In Step 4, the team will draw on 30 years of environmental monitoring at Cary Institute to simulate a Northeastern forest environment to understand how SARS-CoV-2 moves through real ecosystems where many species are differentially susceptible to infection. 

Viral outbreaks in most wild populations are under-observed, with estimations of the curves they follow mostly theoretical. By drawing on field data, the team will use models to account for how wildlife interacts in nature, where you can have multiple infected species interfacing via competition, predator-prey relationships, or other forms of contact.

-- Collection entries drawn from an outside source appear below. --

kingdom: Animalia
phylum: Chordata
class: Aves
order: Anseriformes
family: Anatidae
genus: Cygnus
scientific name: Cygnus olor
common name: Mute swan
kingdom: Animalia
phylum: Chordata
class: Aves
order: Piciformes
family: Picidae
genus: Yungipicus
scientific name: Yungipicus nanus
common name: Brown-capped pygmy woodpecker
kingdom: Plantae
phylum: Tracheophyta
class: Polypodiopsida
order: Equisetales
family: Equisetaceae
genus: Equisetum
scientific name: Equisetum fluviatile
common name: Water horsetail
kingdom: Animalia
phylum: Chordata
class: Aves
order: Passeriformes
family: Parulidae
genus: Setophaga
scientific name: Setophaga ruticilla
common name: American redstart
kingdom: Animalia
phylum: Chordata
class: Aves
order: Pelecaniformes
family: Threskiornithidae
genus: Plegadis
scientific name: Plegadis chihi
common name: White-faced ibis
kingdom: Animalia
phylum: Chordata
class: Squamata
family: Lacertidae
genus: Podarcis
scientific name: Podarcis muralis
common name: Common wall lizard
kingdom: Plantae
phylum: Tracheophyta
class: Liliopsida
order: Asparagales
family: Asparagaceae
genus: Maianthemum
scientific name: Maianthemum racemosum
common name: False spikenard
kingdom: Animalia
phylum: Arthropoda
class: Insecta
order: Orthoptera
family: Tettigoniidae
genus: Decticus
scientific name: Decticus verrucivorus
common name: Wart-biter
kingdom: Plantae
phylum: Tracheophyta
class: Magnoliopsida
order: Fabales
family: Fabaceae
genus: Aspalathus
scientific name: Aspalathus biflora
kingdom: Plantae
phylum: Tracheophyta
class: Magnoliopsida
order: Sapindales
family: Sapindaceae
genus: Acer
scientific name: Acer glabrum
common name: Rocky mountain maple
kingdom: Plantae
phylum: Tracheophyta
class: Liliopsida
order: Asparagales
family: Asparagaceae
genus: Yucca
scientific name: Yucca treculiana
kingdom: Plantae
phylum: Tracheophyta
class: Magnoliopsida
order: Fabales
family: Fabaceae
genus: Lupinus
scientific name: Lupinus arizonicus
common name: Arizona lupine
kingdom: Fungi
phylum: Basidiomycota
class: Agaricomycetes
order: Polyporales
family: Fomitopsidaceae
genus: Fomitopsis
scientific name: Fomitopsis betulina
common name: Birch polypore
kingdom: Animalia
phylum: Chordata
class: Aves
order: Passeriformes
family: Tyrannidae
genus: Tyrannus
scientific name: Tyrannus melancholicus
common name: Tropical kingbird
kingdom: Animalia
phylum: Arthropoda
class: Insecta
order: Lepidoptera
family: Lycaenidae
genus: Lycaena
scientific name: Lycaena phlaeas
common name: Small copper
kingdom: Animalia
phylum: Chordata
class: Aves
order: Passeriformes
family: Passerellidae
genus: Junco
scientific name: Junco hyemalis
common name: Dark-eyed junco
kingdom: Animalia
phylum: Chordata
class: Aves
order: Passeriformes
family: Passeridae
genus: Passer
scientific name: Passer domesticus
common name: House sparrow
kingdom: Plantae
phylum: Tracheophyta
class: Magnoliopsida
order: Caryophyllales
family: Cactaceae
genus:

“By connecting potential variants and their performance in lab assays to species interactions in the real world, we can better understand the real implications of SARS-CoV-2 being spread to many different species at the same time,” said Kramer, who will lead this portion of the study. 

Understanding these dynamics should help to improve assessments of risk to wildlife and people, and help predict spillover into humans, said Kramer — not only for SARS-CoV-2, but for other types of animal-borne diseases as well, such as avian influenza.   

The team hopes that their results will inform surveillance efforts, for example by identifying potential host species that need to be managed or by immediately sounding the alarm when one of the strains predicted to be a threat pops up in the wild.